Paris auction house braces for Banksy sale after shredding

Paris auction house braces for Banksy sale after shredding
  • The Banksy works have been on show at Artcurial’s elegant auction house on the Champs-Elysees roundabout
  • ‘Banksy didn’t destroy an artwork in the auction, he created one’

PARIS: Paris auction house Artcurial held its breath Wednesday ahead of the sale of four works by Banksy, unsure what to expect following the enigmatic artist’s shredding of a painting just moments after it went under the hammer.
Artcurial said security would be tight for Wednesday evening’s sale and that this time, no hidden shredding devices appeared to be concealed in the frames — but with Banksy, you just never know.
“We are going to be particularly vigilant. We’ve put security measures in place but we’ll be looking to keep it discreet and as light as possible,” Arnaud Oliveux, the contemporary art specialist in charge of the sale, said.
“There won’t be 10 heavies in every room,” he added.
Banksy, a British street artist whose identity is known to only a handful of friends, caused a sensation this month when one of his paintings began shredding itself, just after selling for $1.4 million (1.2 million euros).
Experts say “Girl with Balloon” is now probably worth even more because the stunt created such a massive media stir.
Oliveux predicted that if anything out of the ordinary happens in Paris, “it won’t be a repeat” of the stunt that flabbergasted a room of champagne-sipping auction-goers at Sotheby’s in London.
For one thing, the frames around the three paintings up for grabs are on the slender side, meaning it would be difficult to hide a shredding device of the kind used in London, which Banksy concealed under a thick wooden frame.
Artcurial has nonetheless done background checks on attendees — not least after speculation that it may have been Banksy himself who triggered the shredding device inside the room at Sotheby’s.
“We’ve asked them to identify themselves, we’ve made a few enquiries,” Oliveux said.
The sale, which also features other celebrated street artists such as France’s JR and US duo FAILE, includes three silkscreens by Banksy as well as a plastic statuette of a rat holding a paintbrush.

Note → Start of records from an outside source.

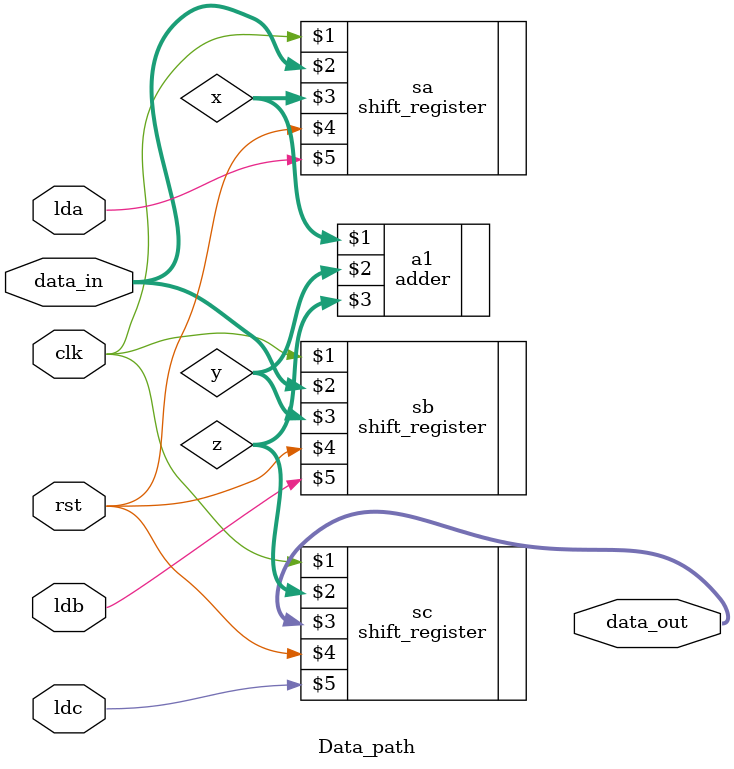
<source format=v>
module Data_path(data_in,rst,clk,lda,ldb,ldc,data_out);
input [7:0]data_in;
input clk,rst,lda,ldb,ldc;
output [7:0]data_out;
wire [7:0]x,y,z;

shift_register sa(clk,data_in,x,rst,lda);
shift_register sb(clk,data_in,y,rst,ldb);
adder a1(x,y,z);
shift_register sc(clk,z,data_out,rst,ldc);
endmodule

</source>
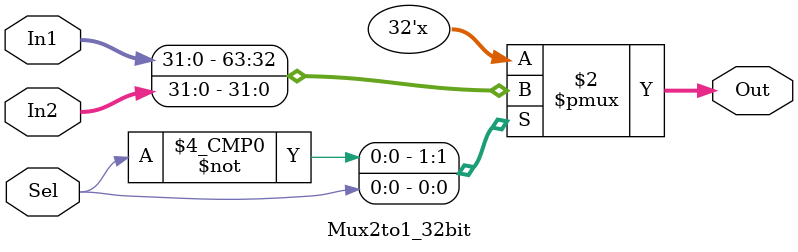
<source format=v>
`timescale 1ns / 1ps


module Mux2to1_32bit(In1, In2, Sel, Out);
  input  [31:0] In1, In2;
  input  Sel;
  output reg [31:0] Out;

  always @(In1, In2, Sel)
    case(Sel)
      0: Out <= In1;
      1: Out <= In2;
    endcase
endmodule

</source>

Oliveux acknowledged there was more interest in this sale than there would have been pre-shredding.
The Banksy works have been on show at Artcurial’s elegant auction house on the Champs-Elysees roundabout, and many visitors have been pausing to take a look.
As for the shredding of “Girl With Balloon” — now renamed “Love Is In The Bin” — Banksy has admitted things didn’t go according to plan.
He posted a video on YouTube showing it was supposed to have been fully shredded, and that during test-runs it worked perfectly each time.
But when the prank was finally carried out, only the bottom half of the painting shredded — because, he revealed, it got stuck.
The woman who had just bought the work for £1,042,000 — a female European collector whose identity has not been revealed — said she was stunned when the device began whirring into motion.
“I was at first shocked, but gradually I began to realize that I would end up with my own piece of art history,” Sotheby’s quoted her as saying.
Alex Branczik, head of Sotheby’s Contemporary Art in Europe, has meanwhile hailed the self-destructing painting as “the first artwork in history to have been created live during an auction.”
“Banksy didn’t destroy an artwork in the auction, he created one,” Branczik added.